Figure 1

Construction of vectors and recombinant protein expression and purification. A. Schematic representation of recombinant pGEX4T1 vectors. Mage-a1 (aa118-219) gene segment, Hsp70 and Mage-a1-Hsp70 fusion gene were cloned into pGEX4T1 vector downstream of the GST sequence. B. GST protein was expressed by the vector pGEX4T-1 in E. coli Rosetta 2. M, protein molecular weight markers. Lanes 1–2, whole cell lysate without and with IPTG induction. Lane 3, purified GST protein.
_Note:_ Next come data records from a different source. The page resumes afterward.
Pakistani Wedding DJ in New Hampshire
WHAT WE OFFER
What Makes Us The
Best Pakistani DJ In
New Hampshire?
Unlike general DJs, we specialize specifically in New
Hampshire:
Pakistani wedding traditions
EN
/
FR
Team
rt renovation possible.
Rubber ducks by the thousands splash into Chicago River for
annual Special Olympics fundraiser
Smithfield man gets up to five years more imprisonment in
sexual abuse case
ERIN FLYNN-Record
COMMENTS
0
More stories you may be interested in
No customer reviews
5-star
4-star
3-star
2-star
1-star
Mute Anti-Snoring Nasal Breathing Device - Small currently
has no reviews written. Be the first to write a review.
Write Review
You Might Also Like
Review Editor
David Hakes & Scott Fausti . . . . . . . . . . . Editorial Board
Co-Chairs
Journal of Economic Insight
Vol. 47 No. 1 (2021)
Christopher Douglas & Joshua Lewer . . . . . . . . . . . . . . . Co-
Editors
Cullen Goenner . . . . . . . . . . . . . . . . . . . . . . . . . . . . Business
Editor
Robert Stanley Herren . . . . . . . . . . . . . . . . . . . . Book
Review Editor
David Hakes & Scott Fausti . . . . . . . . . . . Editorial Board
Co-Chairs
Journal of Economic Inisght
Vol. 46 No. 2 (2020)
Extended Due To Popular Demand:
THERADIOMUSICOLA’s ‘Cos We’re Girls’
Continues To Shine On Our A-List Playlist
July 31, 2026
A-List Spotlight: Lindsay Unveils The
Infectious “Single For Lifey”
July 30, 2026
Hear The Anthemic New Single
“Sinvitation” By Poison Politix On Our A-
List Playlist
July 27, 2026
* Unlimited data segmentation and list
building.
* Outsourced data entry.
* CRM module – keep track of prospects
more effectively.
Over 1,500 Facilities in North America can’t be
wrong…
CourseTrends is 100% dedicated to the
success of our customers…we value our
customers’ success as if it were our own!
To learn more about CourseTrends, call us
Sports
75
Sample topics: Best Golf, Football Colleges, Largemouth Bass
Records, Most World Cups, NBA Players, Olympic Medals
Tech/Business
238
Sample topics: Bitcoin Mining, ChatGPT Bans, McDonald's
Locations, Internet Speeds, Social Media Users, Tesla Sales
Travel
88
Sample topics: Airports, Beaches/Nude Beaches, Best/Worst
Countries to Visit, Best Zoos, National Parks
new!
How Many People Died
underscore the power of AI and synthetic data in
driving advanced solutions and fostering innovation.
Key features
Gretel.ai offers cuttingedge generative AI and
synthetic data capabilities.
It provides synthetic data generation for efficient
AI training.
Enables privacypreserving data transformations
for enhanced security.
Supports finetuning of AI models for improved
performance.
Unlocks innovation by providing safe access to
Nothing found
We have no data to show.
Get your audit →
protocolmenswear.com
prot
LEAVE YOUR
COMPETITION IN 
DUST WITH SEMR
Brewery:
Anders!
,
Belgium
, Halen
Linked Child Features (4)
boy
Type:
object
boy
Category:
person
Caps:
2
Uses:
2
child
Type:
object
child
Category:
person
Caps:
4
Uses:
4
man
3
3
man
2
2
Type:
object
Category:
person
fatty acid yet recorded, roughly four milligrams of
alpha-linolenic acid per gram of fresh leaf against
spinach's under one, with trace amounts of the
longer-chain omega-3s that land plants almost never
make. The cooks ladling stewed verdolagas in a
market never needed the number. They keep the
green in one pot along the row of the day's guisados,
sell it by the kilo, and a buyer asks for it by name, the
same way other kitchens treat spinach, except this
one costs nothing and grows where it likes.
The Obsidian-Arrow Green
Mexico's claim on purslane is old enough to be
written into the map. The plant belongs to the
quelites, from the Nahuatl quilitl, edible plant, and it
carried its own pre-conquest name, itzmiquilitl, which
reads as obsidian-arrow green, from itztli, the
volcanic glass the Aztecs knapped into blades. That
C. Mage-a1 protein expressed by recombinant vector pGEX4T-1-Mage-a1. M, protein molecular weight markers. Lanes 1–2, whole cell lysate without and with IPTG induction. Lanes 3–4, purified Mage-a1 protein at 2× or 1× loading concentration. D. Hsp70 and Mage-a1-Hsp70 protein expressed by recombinant vector pGEX4T-1-Hsp70 and pGEX4T-1-Mage-a1-Hsp70. M, protein molecular weight markers. Lanes 1–2, whole cell lysate of E. coli Rosetta 2 transformed with pGEX4T-1-Hsp70 without and with IPTG induction. Lanes 3–4, purified Hsp70 protein at 1× or 2× loading concentration. Lanes 5–6, whole cell lysate of E. coli Rosetta 2 transformed with pGEX4T-1-Mage-a1-Hsp70 without and with IPTG induction. Lanes 7–8, purified Mage-a1-Hsp70 protein at 1× or 2× loading concentration.